Exercise material: Begin

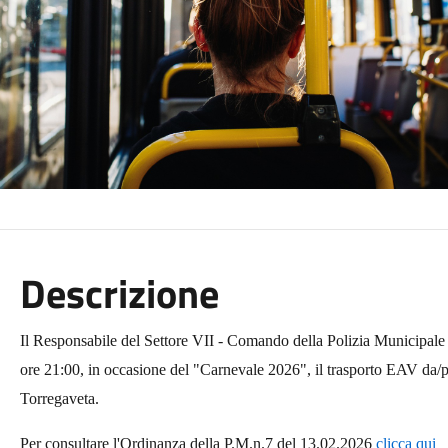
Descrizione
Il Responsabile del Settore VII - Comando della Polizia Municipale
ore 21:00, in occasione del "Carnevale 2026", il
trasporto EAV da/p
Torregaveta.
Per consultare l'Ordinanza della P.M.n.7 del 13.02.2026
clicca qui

Exercise material: End
Exercise material: Begin

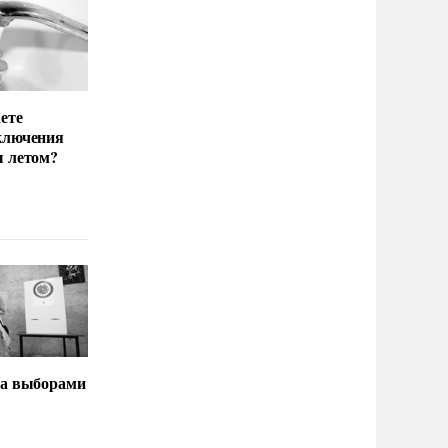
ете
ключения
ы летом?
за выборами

Exercise material: End

Your objective ▸
Copy each line of the preceding material that contains "della".

Exercise response ▸
Il Responsabile del Settore VII - Comando della Polizia Municipale
Per consultare l'Ordinanza della P.M.n.7 del 13.02.2026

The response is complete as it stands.